◆ What you have to do:
Please restate the Vodafone bills article from "Martin Lewis, founder" to "months were upheld.", replacing "clarion call" with "rallying cry".

◆ Provided passage:
All Vodafone customers should check bills, says MoneySavingExpert.com

Updated

Vodafone customers have been urged to check their bills following thousands of problems reported to consumer and complaints organisations.

MoneySavingExpert.com said it believed there were "potentially systemic failings" at Vodafone that suggested all of its nearly 20 million customers should be checking their bills.

It said it had been flooded with concerns including incorrectly set up direct debits, customers being put on the wrong tariff and poor customer service.

Customers also reported their accounts not being transferred to the new billing system, incorrect charges and charges following cancellation, and multiple payments being taken from accounts in a single month.

Martin Lewis, founder of MoneySavingExpert.com, said: "Yet it's likely there are many more who haven't noticed a whole host of issues - some have even found their credit score's been wrongly hit - so if you're a Vodafone customer our clarion call is you check your bill now."

The Communications Ombudsman, currently running a dedicated touch phone option for consumers calling about problems with Vodafone, said it saw "an increasing number of complaints over the last nine months", mainly over billing problems but also regarding customer service.

Around 60% of Vodafone complaints escalated to the Ombudsman over the past six months were upheld.

Complaints website Resolver said Vodafone attracted the most complaints of any telecoms firm in the last year, with 6,213 cases opened against it between May last year and April.

◆ Data excerpts:
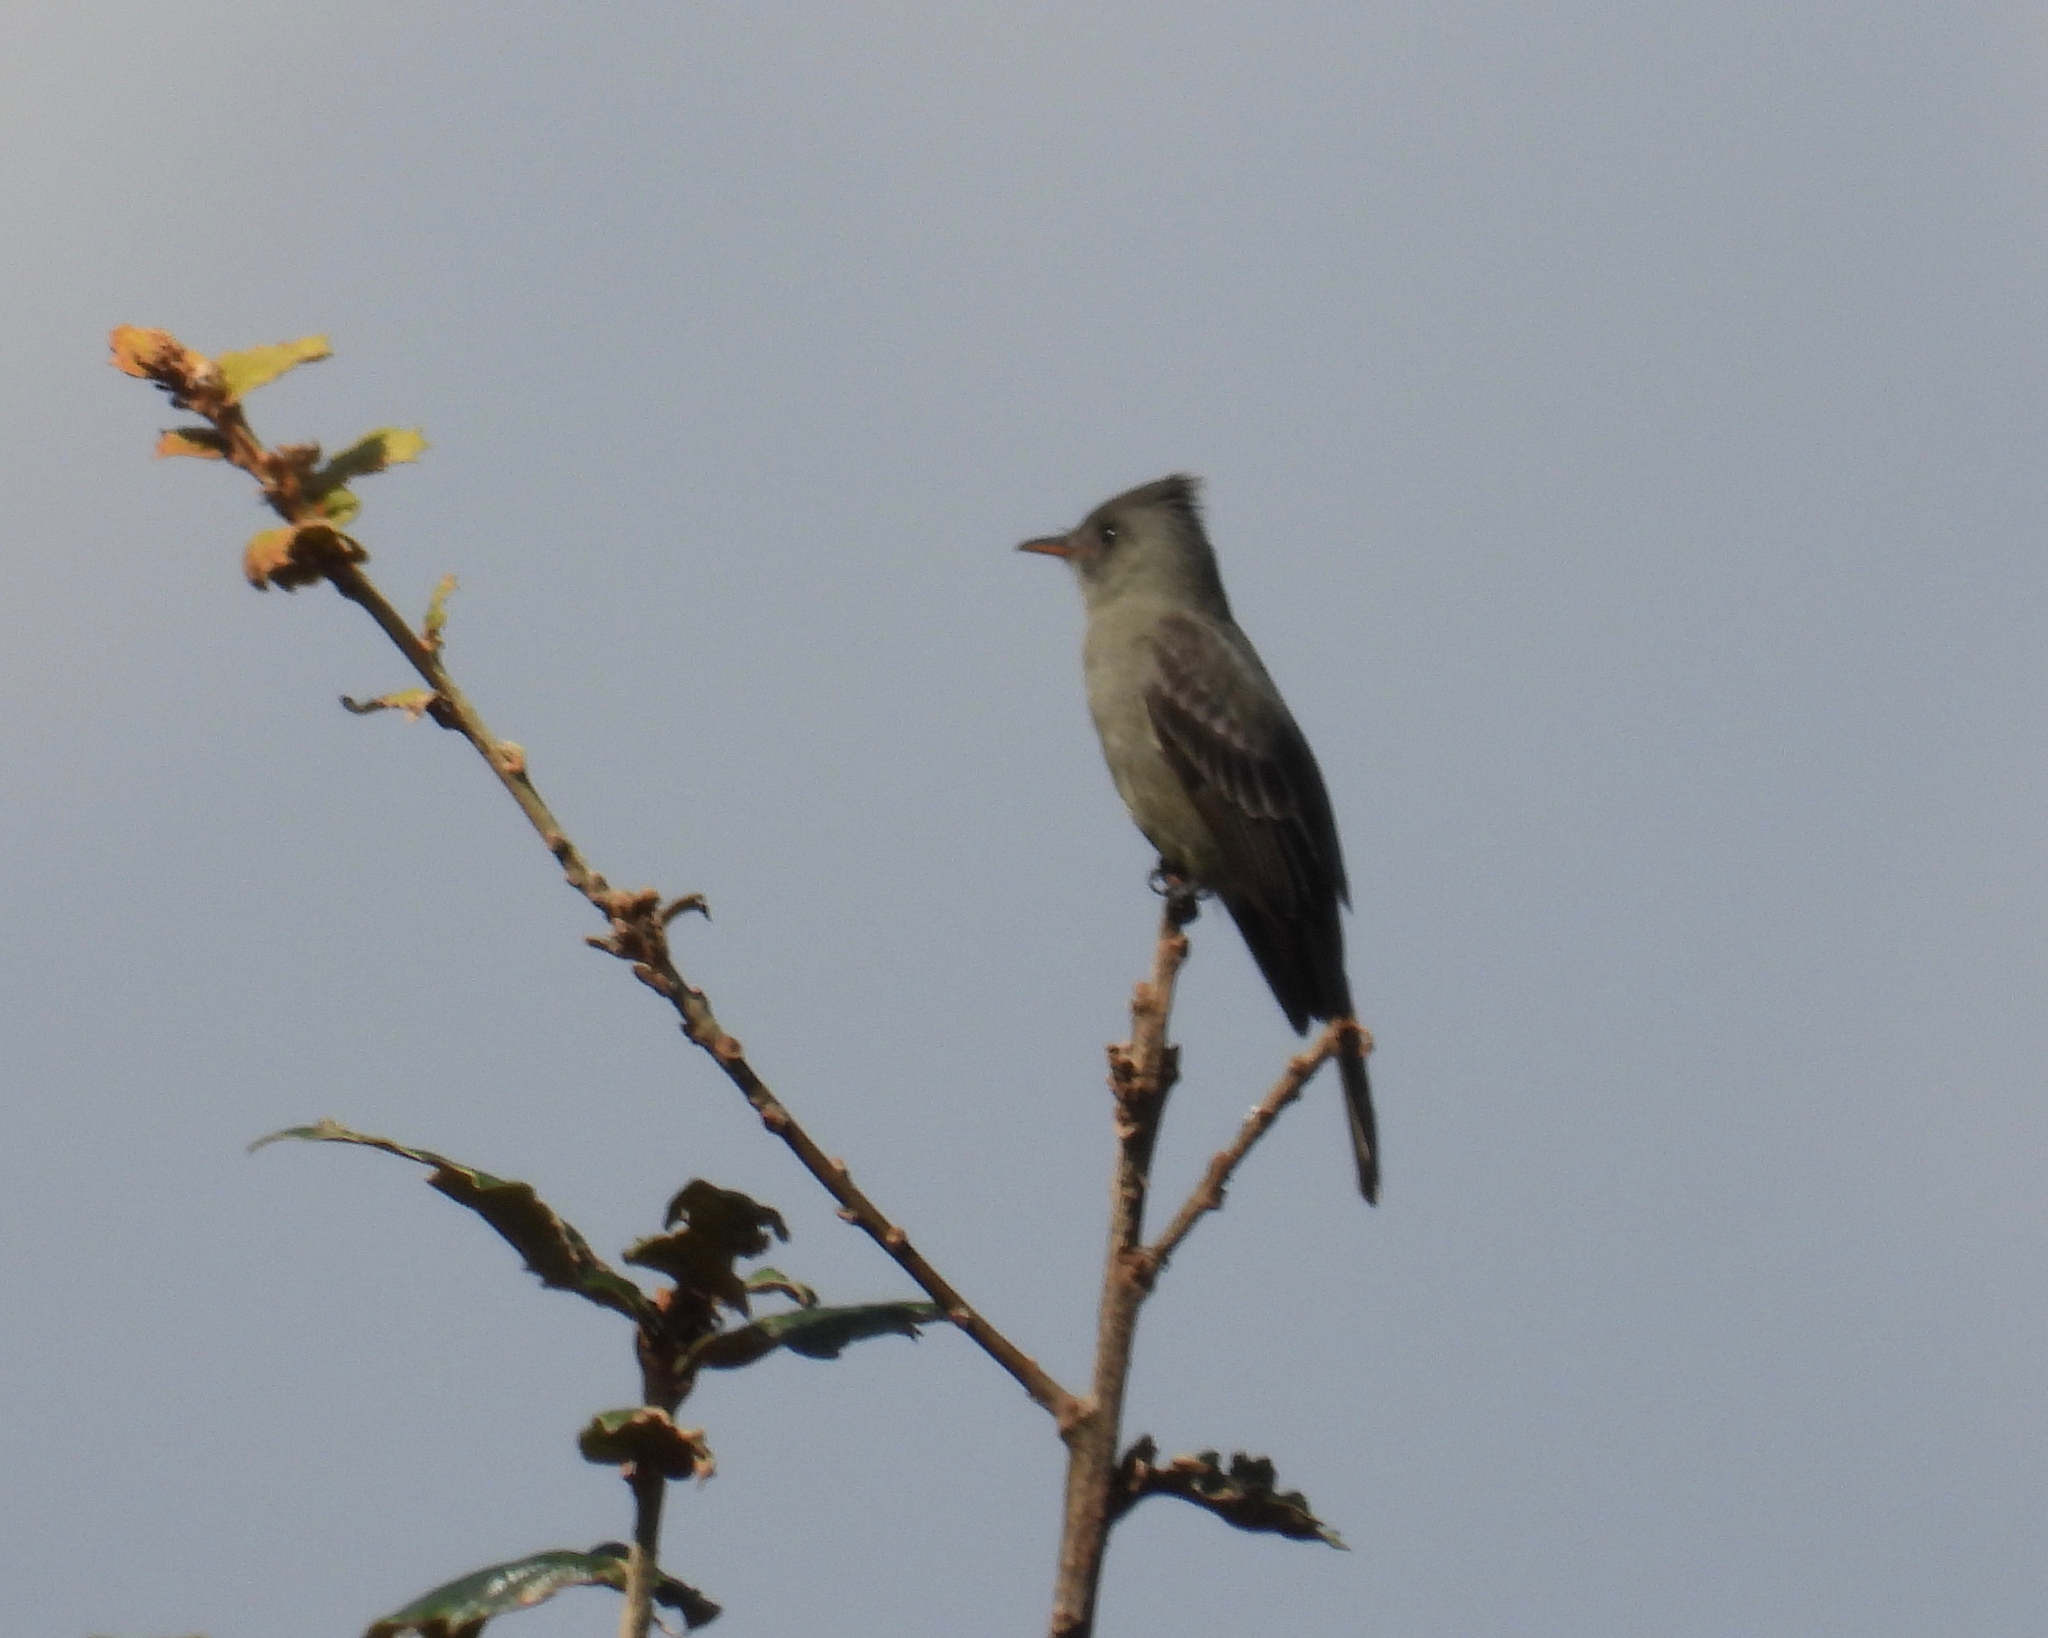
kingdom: Animalia
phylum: Chordata
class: Aves
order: Passeriformes
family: Tyrannidae
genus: Contopus
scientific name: Contopus pertinax
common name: Greater pewee
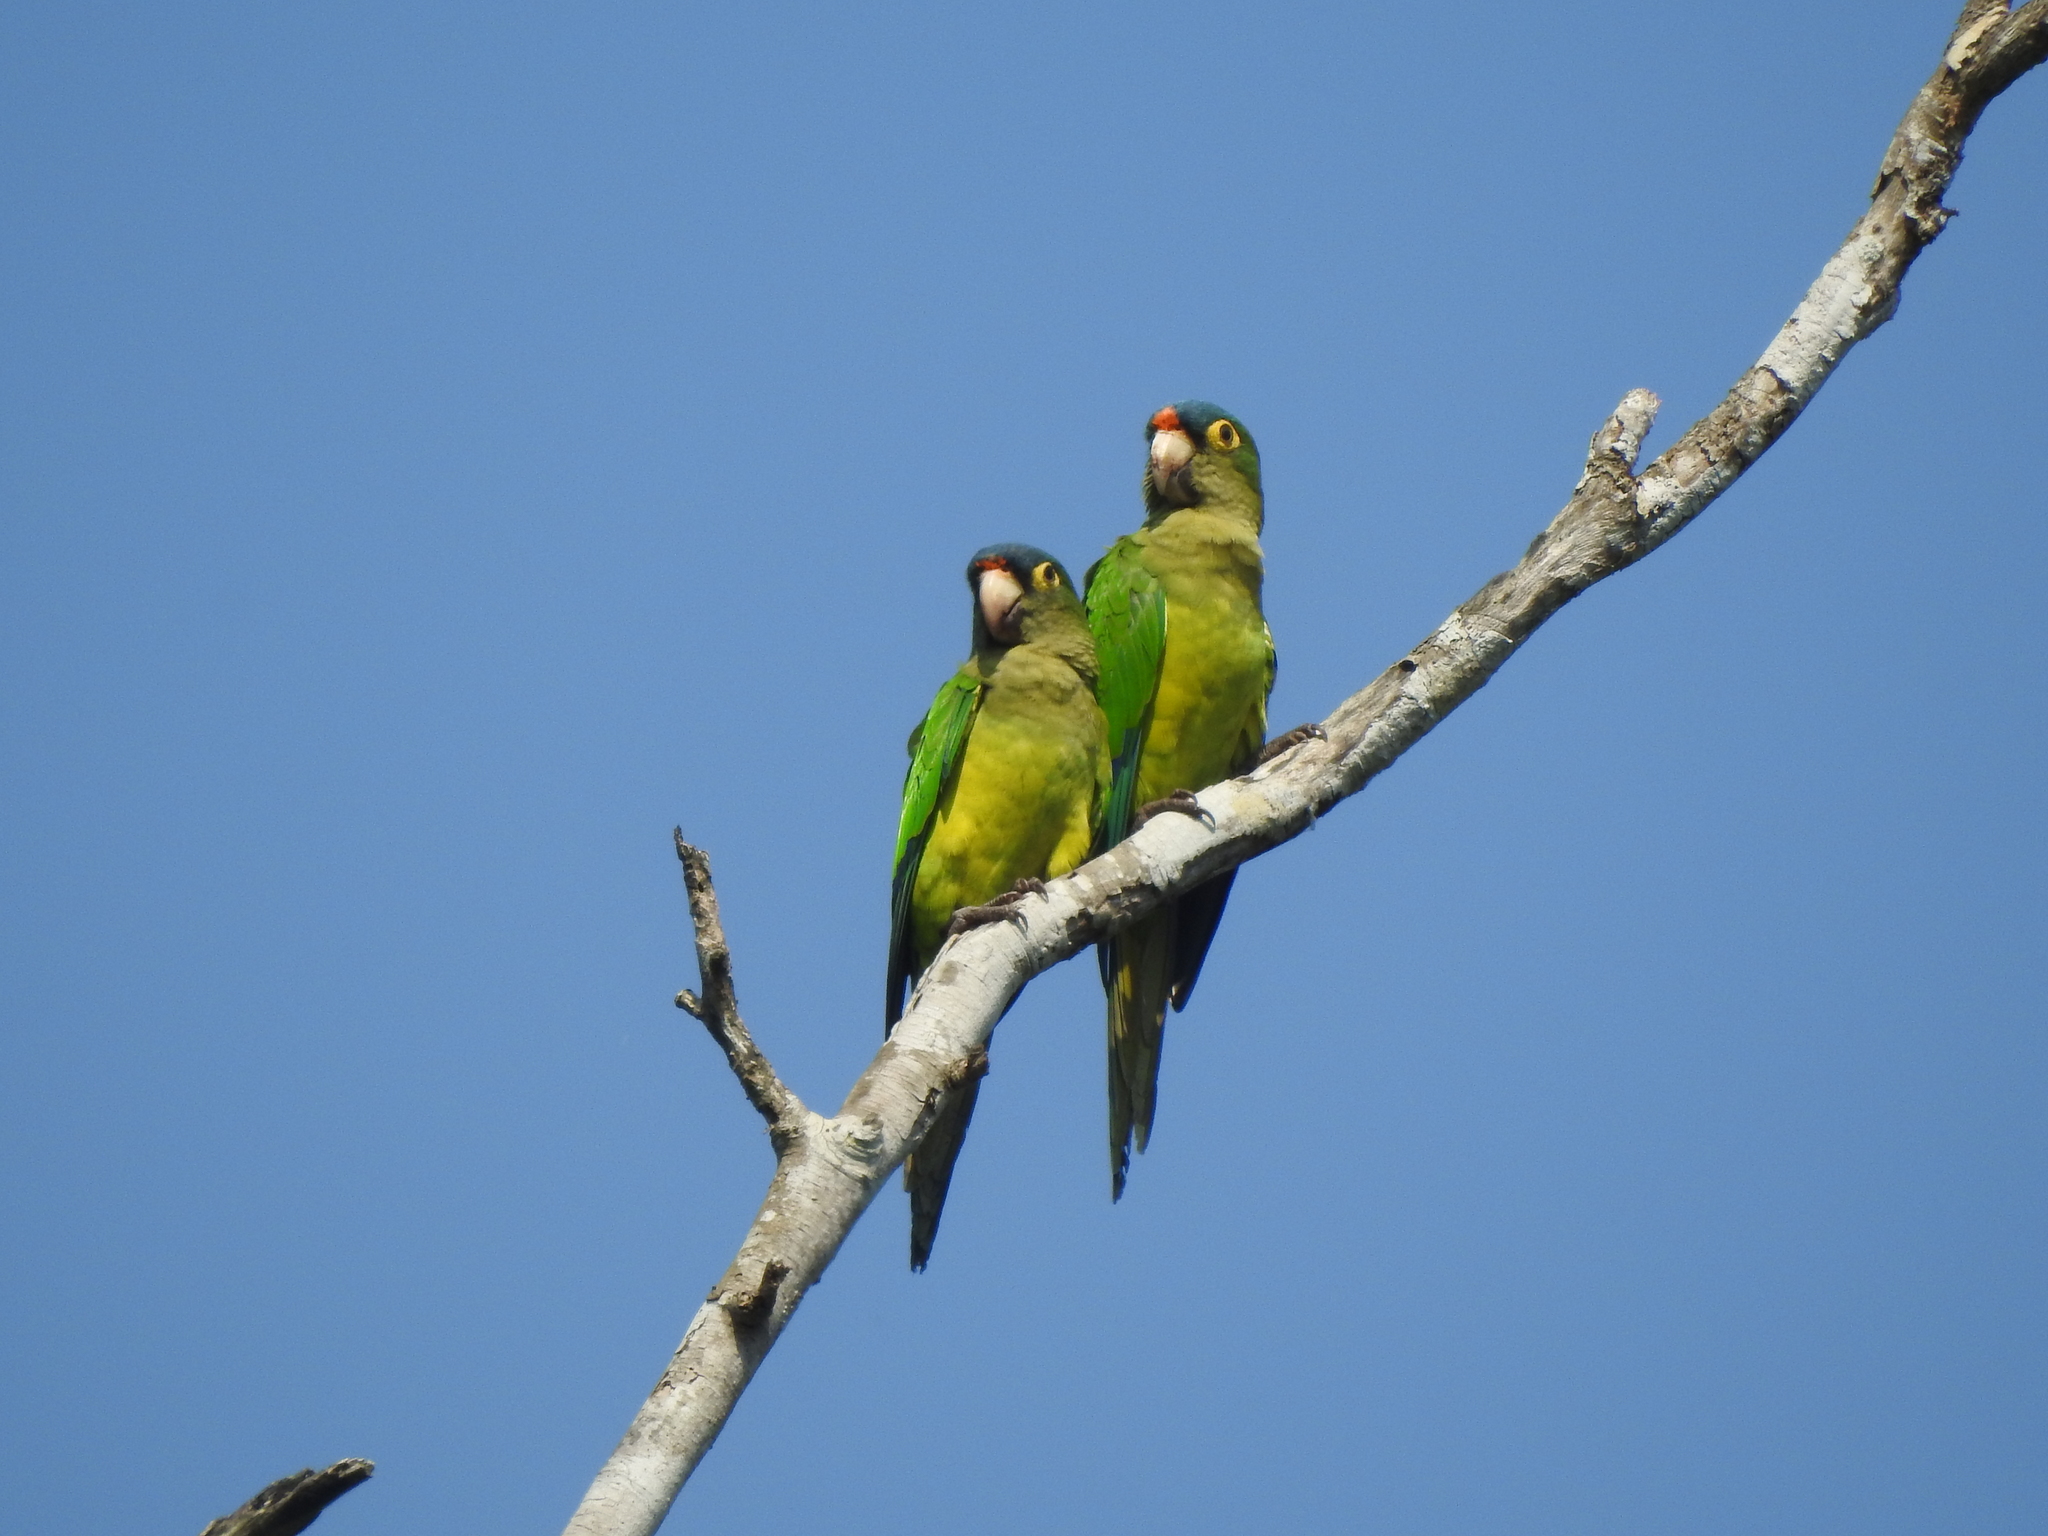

◆ Solved problem:
Martin Lewis, founder of MoneySavingExpert.com, said: "Yet it's likely there are many more who haven't noticed a whole host of issues - some have even found their credit score's been wrongly hit - so if you're a Vodafone customer our rallying cry is you check your bill now."

The Communications Ombudsman, currently running a dedicated touch phone option for consumers calling about problems with Vodafone, said it saw "an increasing number of complaints over the last nine months", mainly over billing problems but also regarding customer service.

Around 60% of Vodafone complaints escalated to the Ombudsman over the past six months were upheld.